Ekibin açıkladığı gibi, “ Büyük binaların zemine uyguladığı kümülatif basınç, yalnızca toprak sıkışması ve azalan boşluktan kaynaklanan ilk birincil oturmadan değil, aynı zamanda kilce zengin katmanlardaki sürünmeden kaynaklanan ve süresiz olarak devam edebilen potansiyel ikincil oturmadan da çökmeye katkıda bulunur.”
Ekip, New York City’deki yere baskı yapan binaların toplam kütlesini hesapladı. 764.000.000.000 kilogram hesaplandığı gibi. New York’un jeolojisi, farklı toprak türleri ile karmaşıktır. Ekip, killi-kuvvetli toprak ve yapay dolgu üzerindeki binaların ” özellikle önemli bina oturmalarına yatkın olduğu ve kil modellerin -75 ila -600 mm arasında değişen en büyük potansiyel çökmeyi gösterdiği ve aşağı Manhattan’daki bir numune noktasında -294 mm’lik bir medyan değeri olduğu.” o yazıyor.
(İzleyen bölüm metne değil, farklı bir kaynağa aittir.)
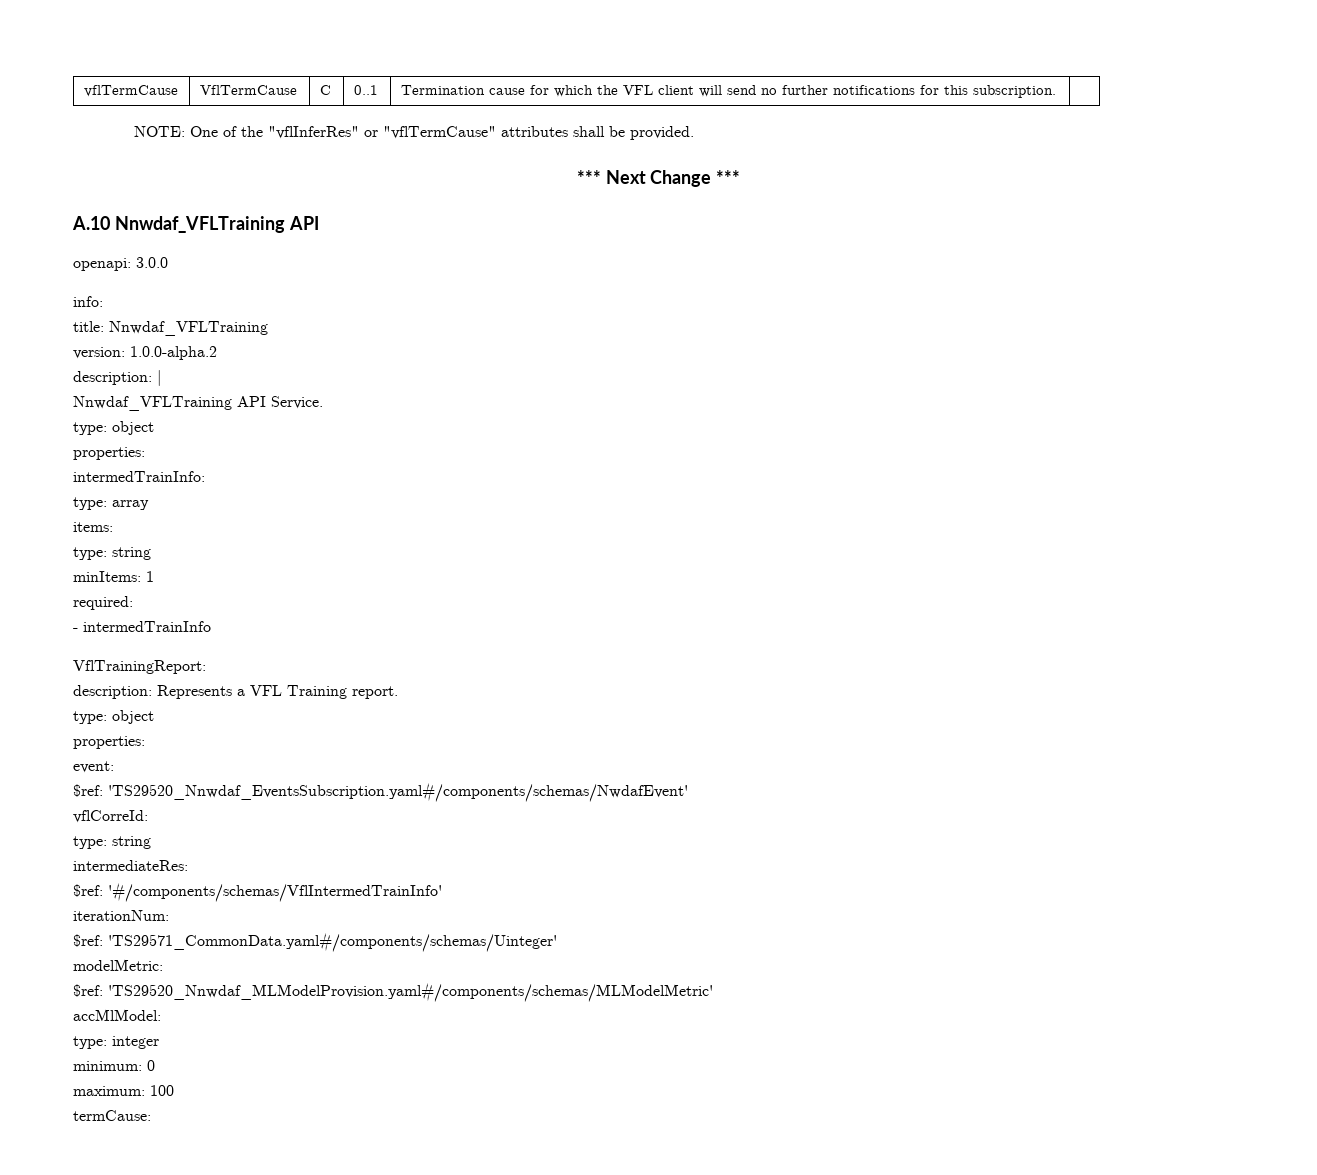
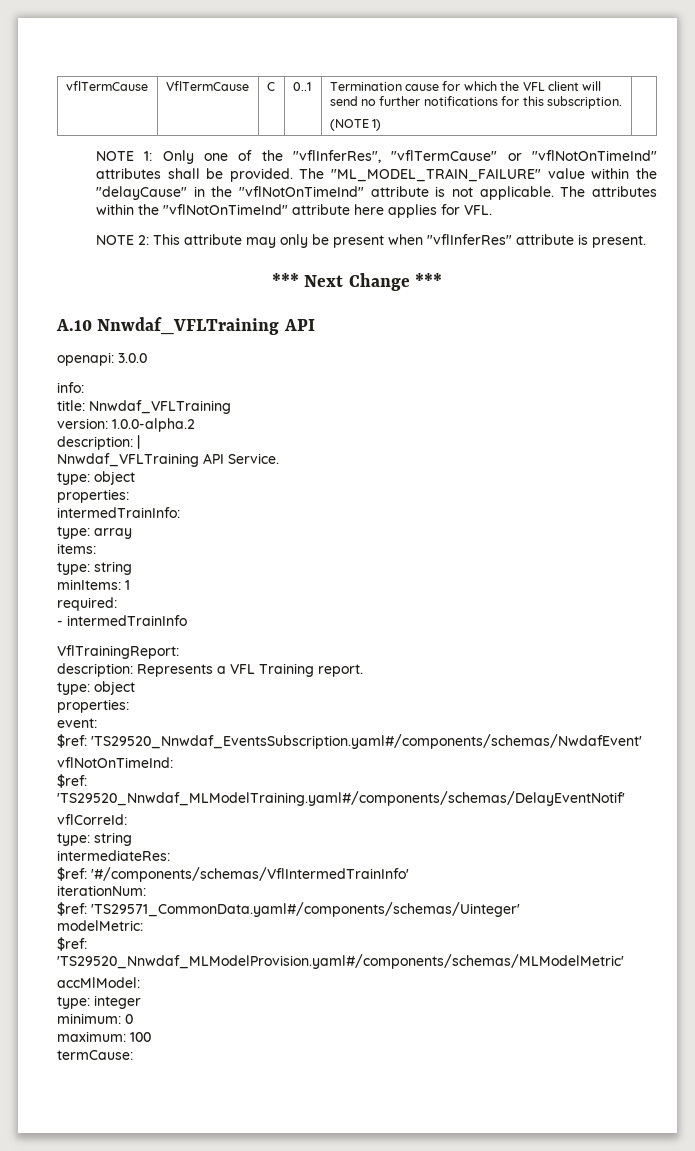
[134,126,695,140] | // NOTE: One of the "vflInferRes" or "vflTermCause" attributes shall be provided. -> [329,119,382,131] [95,150,657,164] [95,168,657,182] [95,186,658,200] [95,204,492,218] [95,234,646,248] // (NOTE 1) | // NOTE 1: Only one of the "vflInferRes", "vflTermCause" or "vflNotOnTimeInd" attributes shall be provided. The "ML_MODEL_TRAIN_FAILURE" value within the "delayCause" in the "vflNotOnTimeInd" attribute is not applicable. The attributes within the "vflNotOnTimeInd" attribute here applies for VFL. // NOTE 2: This attribute may only be present when "vflInferRes" attribute is present.
(688, 792) none -> [57,757,173,768] [57,774,87,788] [57,791,625,806] // vflNotOnTimeInd: // $ref: 'TS29520_Nnwdaf_MLModelTraining.yaml#/components/schemas/DelayEventNotif'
Çöküşe katkıda bulunan diğer faktörlerin ortasında Sandy ve Ida kasırgaları var ve grup, bina temellerinin kasırgalardan veya yükselen deniz seviyelerinden kaynaklanan deniz suyuna tekrar tekrar maruz kalmasının yapısal zayıflamaya, çeliğin aşınmasına ve betonun zayıflamasına neden olabileceği konusunda uyarıda bulunuyor. İklim krizi ve artan kentleşme ile bu sorunların daha da kötüleşeceği vurgulanıyor.
Takım, ” Dünyanın dört bir yanındaki büyük şehirlerin orantısız bir şekilde kırsal alanlara büyümesi bekleniyor ve 2050 yılına kadar dünya nüfusunun tahminen yüzde 70’i şehirlerde yaşayacak.Antarktika hariç her kıtada büyük şehirlerin çöktüğü gözlemlendi ve nüfus arttıkça sorunun daha da kötüye gitmesi muhtemel: “ Artan şehirleşme, yeraltı suyu çıkarma ve/veya inşaat yoğunluğu ile çökmeyi muhtemelen şiddetlendirecek, bu da hızlanan deniz seviyesi yükselmesiyle birleştiğinde, kıyı kentlerinde artan sel riski anlamına geliyor. Bu eğilimler devam ettikçe, büyüyen kıyı kentlerinde sellere karşı eşlik eden azaltma stratejilerine dikkat etmek önemli olacaktır.”
Çalışma, Earth’s Future dergisinde yayınlandı.